I blinked aside old memories and focused on the compass. The needle pointed Northwest.

I didn’t know what existed in that direction but it was the opposite of Southeast where Mclary’s farm was.

Stopping in the middle of the forest with darkness descending rapidly and roosting birds all around us, I shoved the compass back into my pocket. “I’m tired. We’ll sleep here.”

Della’s head raised from resting against my chest, her blue eyes bright and intelligent. Her little legs kicked and her hands raised, complete with filthy ribbon wafting in the air, as if to help me lift her out of the sheet sling.

“Wait.” Stiffness already cramped my muscles now that I’d given my body permission to quit moving. It was always that way after a long day of labour. Keep pushing, keep moving, and the pain couldn’t find you.

Stop…and it leapt on you like a herd of cattle.

I winced as I arched my back and let the backpack slip to the ground.

Hissing under my breath, I massaged the back of my neck where the sheet knot had dug into me for long hours. Fumbling with the tight bow, I gave up and bent myself enough to unhook it over my head.

Della slipped backward without the support.

I scowled. “Hold onto me. If you don’t, you’ll fall.”

Her lips pursed as if trying to understand but didn’t do what I asked.
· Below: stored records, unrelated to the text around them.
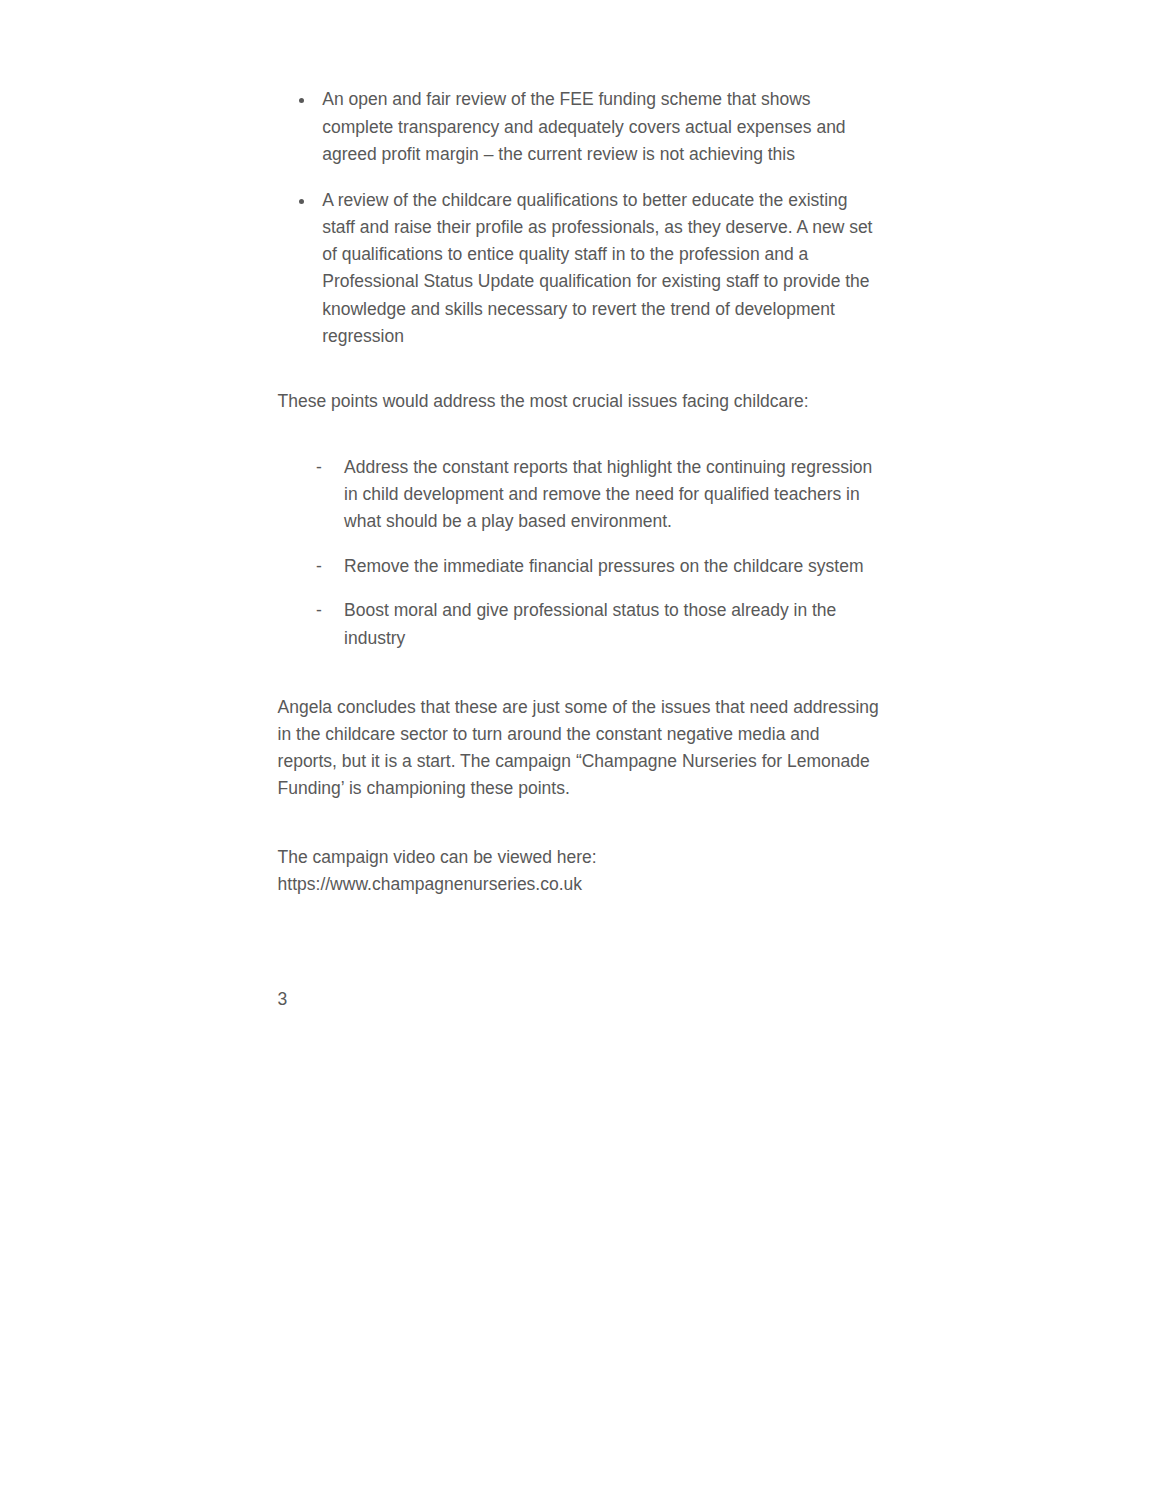An open and fair review of the FEE funding scheme that shows complete transparency and adequately covers actual expenses and agreed profit margin – the current review is not achieving this
A review of the childcare qualifications to better educate the existing staff and raise their profile as professionals, as they deserve. A new set of qualifications to entice quality staff in to the profession and a Professional Status Update qualification for existing staff to provide the knowledge and skills necessary to revert the trend of development regression
These points would address the most crucial issues facing childcare:
Address the constant reports that highlight the continuing regression in child development and remove the need for qualified teachers in what should be a play based environment.
Remove the immediate financial pressures on the childcare system
Boost moral and give professional status to those already in the industry
Angela concludes that these are just some of the issues that need addressing in the childcare sector to turn around the constant negative media and reports, but it is a start. The campaign “Champagne Nurseries for Lemonade Funding’ is championing these points.
The campaign video can be viewed here:
https://www.champagnenurseries.co.uk
3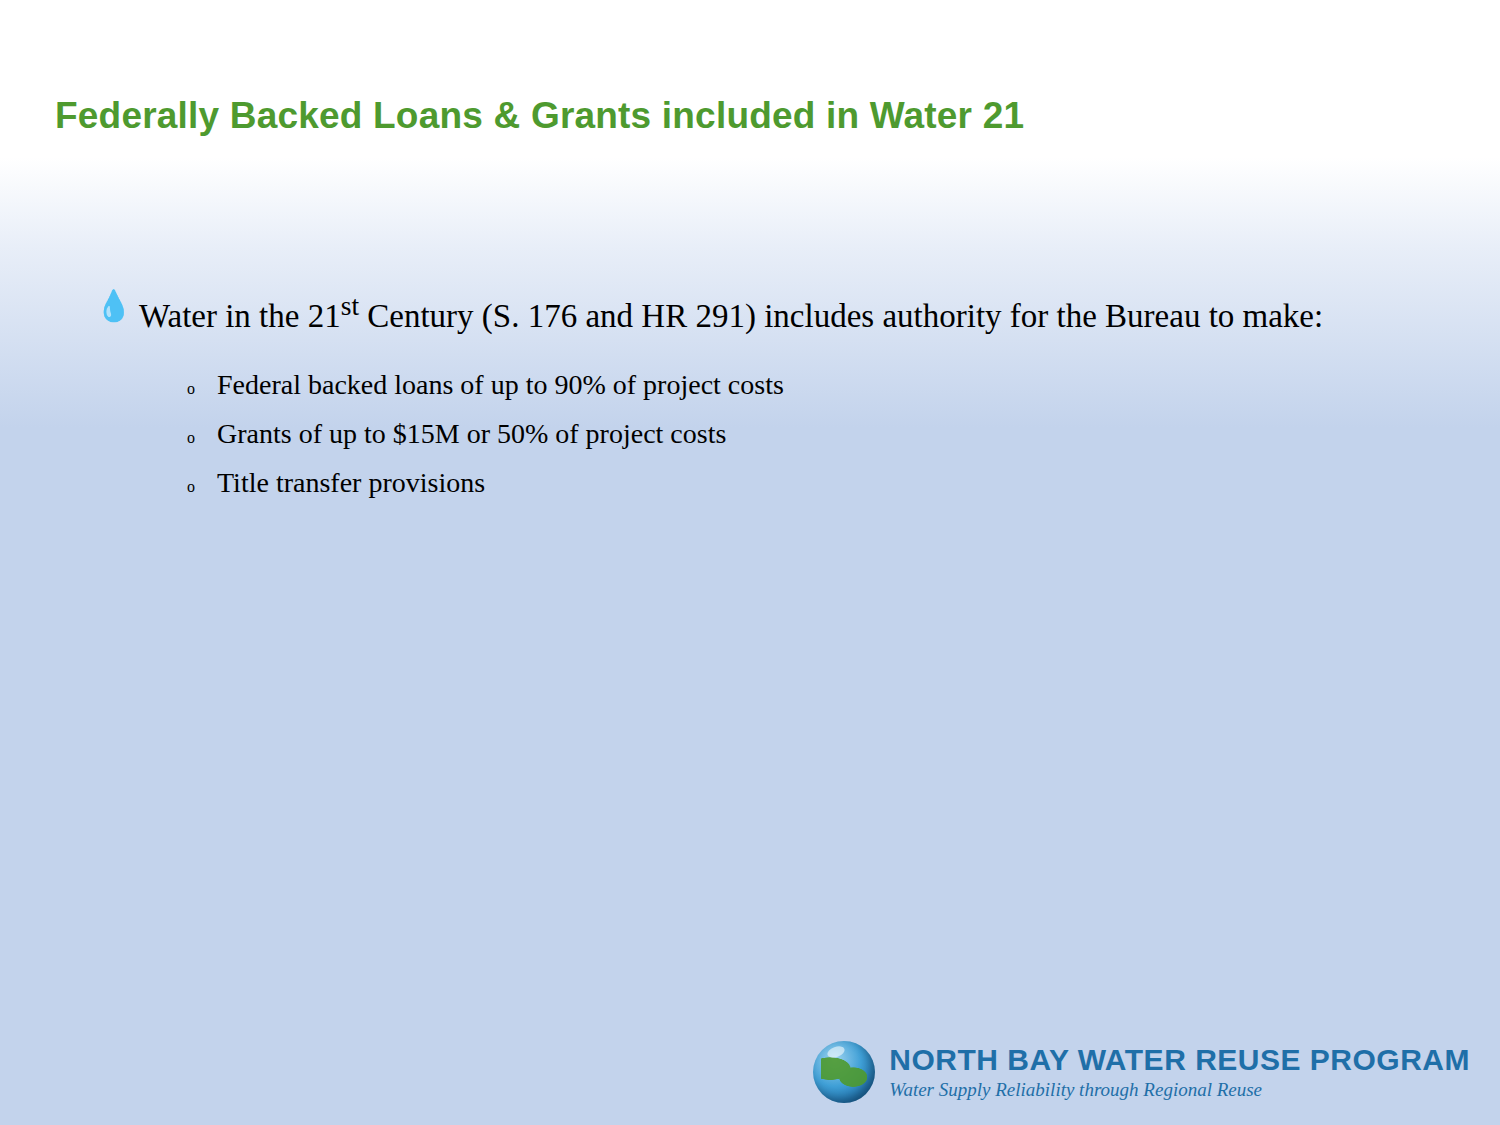Federally Backed Loans & Grants included in Water 21
💧
Water in the 21st Century (S. 176 and HR 291) includes authority for the Bureau to make:
oFederal backed loans of up to 90% of project costs
oGrants of up to $15M or 50% of project costs
oTitle transfer provisions
NORTH BAY WATER REUSE PROGRAM
Water Supply Reliability through Regional Reuse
“Ugh.” Wrapping my tired arm around her, I held her tight as I undid the knot at my waist and the sheet tumbled down my front. Bending, I placed her on top of it, finally ridding my body of the weight it’d been carrying for so long.

It was sheer heaven.

All I wanted to do was leap into the river and fall asleep under the stars, but I had responsibilities now. And I had to do them before all my energy deserted me.

I was used to working on dregs. I was strong and stubborn and been taught by the land that to achieve anything you had to work and work hard.

This was no different.

For the next hour, I set aside the things we’d need from my backpack, fumbled around as I figured out how to erect the tent for the first time, and spread out the one sleeping bag inside it.

Once shelter was finished, I grabbed Della, stripped her of the boy clothes she’d been dressed in, stripped myself until we were both naked as furless animals, and carried her into the river. I couldn’t let her go as the current was too swift, but I managed to at least rinse off the sweat from a long day.

Once we were semi-clean, I pinched her ribbon and used sand from the bottom to scrub it the best I could. She pouted the entire time I handled it as if not trusting me with her prized possession.

By the time we’d dried off, dressed in clean clothes, and eaten dinner of tuna fish on squashed, stolen bread rolls, my eyelids drooped and Della curled into a ball on the sheet by the small fire I’d made.